Farewell, Charcuterie!

For most of the last decade I’ve been saying that the EU’s agricultural policy needed a major overhaul and it’s beginning to look as though my predictions are coming true:

Unless France reforms agriculture in depth, farmers, meat purchasers and analysts say that some sectors — notably breeders — are set to go the way of coal mining, and disappear.

“The entire breeding sector, from pork to beef to milk producers, faces a huge competitiveness challenge,” Pascal Viné, the general delegate of the Coop de France group of agricultural firms, told POLITICO. “We’ve reached a point where we can no longer play for time and hope that prices will pick up.”

The latest crisis is partly explained by European Union economic sanctions on Russia, a huge export market for EU meat that has largely been shut off to farmers. Unable to sell to the east, farmers have flooded the European market with cheap meat products to drain supply.

While French industrial purchasers normally agree to absorb a set volume of local production at controlled prices agreed during roundtables, this time some of them balked over the huge difference between the cost of French meat and products from Germany or Spain — around 30 euro cents per kilo.

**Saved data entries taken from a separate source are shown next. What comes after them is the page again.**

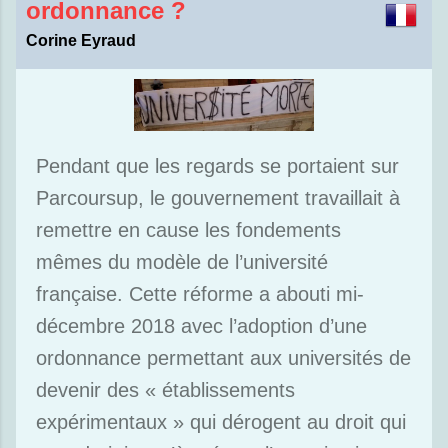
ordonnance ?
Corine Eyraud
Pendant que les regards se portaient sur
Parcoursup, le gouvernement travaillait à
remettre en cause les fondements
mêmes du modèle de l’université
française. Cette réforme a abouti mi-
décembre 2018 avec l’adoption d’une
ordonnance permettant aux universités de
devenir des « établissements
expérimentaux » qui dérogent au droit qui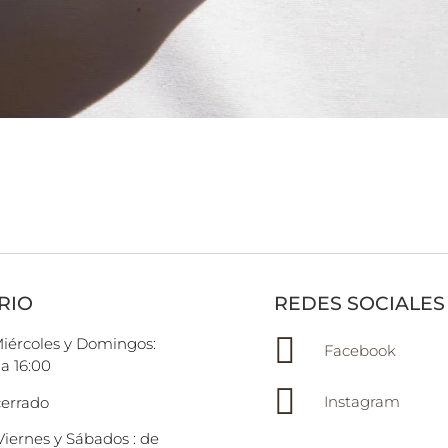
RIO
REDES SOCIALES
Miércoles y Domingos:
Facebook
 a 16:00
Instagram
cerrado
Viernes y Sábados : de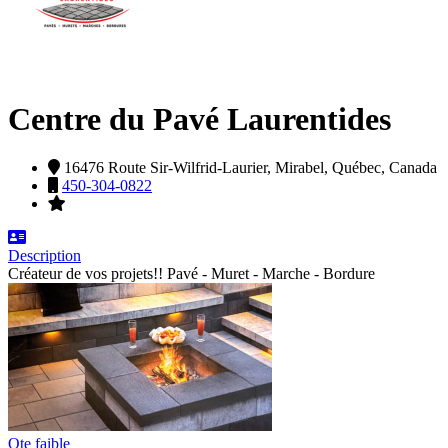
Centre du Pavé Laurentides
16476 Route Sir-Wilfrid-Laurier,
Mirabel,
Québec,
Canada
450-304-0822
Description
Créateur de vos projets!! Pavé - Muret - Marche - Bordure
Qte faible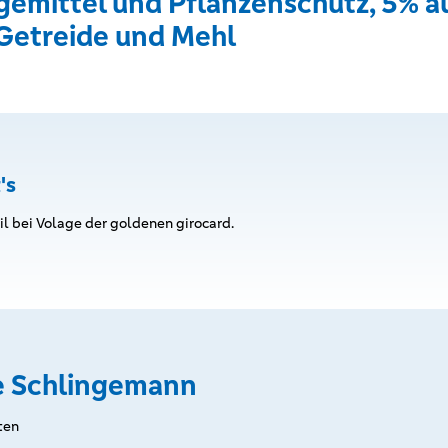
gemittel und Pflanzenschutz, 5% a
 Getreide und Mehl
's
eil bei Volage der goldenen girocard.
 Schlingemann
ten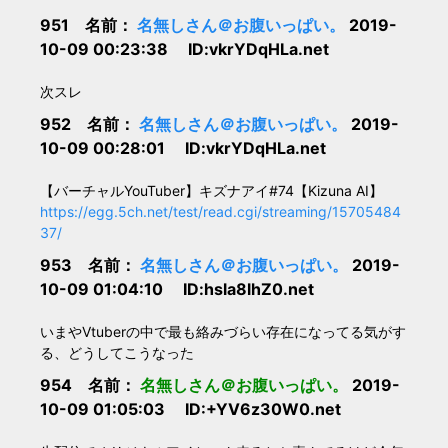
951 名前：
名無しさん＠お腹いっぱい。
2019-
10-09 00:23:38 ID:vkrYDqHLa.net
次スレ
952 名前：
名無しさん＠お腹いっぱい。
2019-
10-09 00:28:01 ID:vkrYDqHLa.net
【バーチャルYouTuber】キズナアイ#74【Kizuna AI】
https://egg.5ch.net/test/read.cgi/streaming/15705484
37/
953 名前：
名無しさん＠お腹いっぱい。
2019-
10-09 01:04:10 ID:hsla8lhZ0.net
いまやVtuberの中で最も絡みづらい存在になってる気がす
る、どうしてこうなった
954 名前：
名無しさん＠お腹いっぱい。
2019-
10-09 01:05:03 ID:+YV6z30W0.net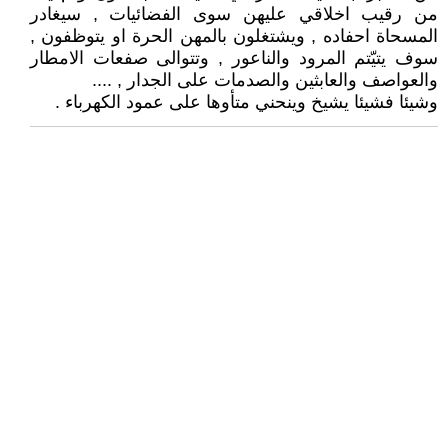
من رقيب اخلاقي عليهن سوى الفضائيات , سيغادر
المسحاة احفاده , ويشتغلون بالمهن الحرة او يتوظفون ,
سوف يتيّتم المرود والناعور , وتتوالى صفعات الامطار
والعواصف والعابثين والصدمات على الجدار , ....
وشيئا فشيئا يشيخ وينحني متأوها على عمود الكهرباء .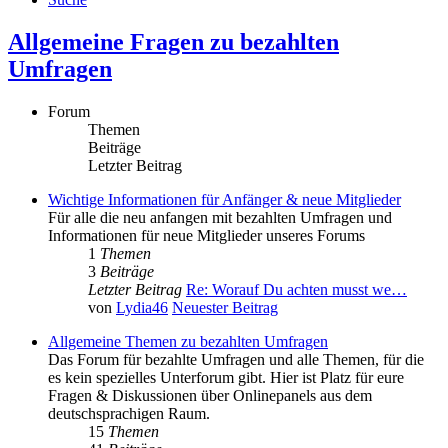
Allgemeine Fragen zu bezahlten
Umfragen
Forum
Themen
Beiträge
Letzter Beitrag
Wichtige Informationen für Anfänger & neue Mitglieder
Für alle die neu anfangen mit bezahlten Umfragen und
Informationen für neue Mitglieder unseres Forums
1
Themen
3
Beiträge
Letzter Beitrag
Re: Worauf Du achten musst we…
von
Lydia46
Neuester Beitrag
Allgemeine Themen zu bezahlten Umfragen
Das Forum für bezahlte Umfragen und alle Themen, für die
es kein spezielles Unterforum gibt. Hier ist Platz für eure
Fragen & Diskussionen über Onlinepanels aus dem
deutschsprachigen Raum.
15
Themen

Let’s start by noting that when you get right down to it the purpose of the European Union is to provide agricultural subsidies to French farmers and subsidized export markets for German manufacturers. The purpose of the euro, on the other hand, is as a credible attack vehicle on the dollar.

There was never any way that French agricultural subsidies would ever survive an increasingly efficient German agricultural sector let alone the admission of Romania, a country about the size of France much of it devoted to agriculture.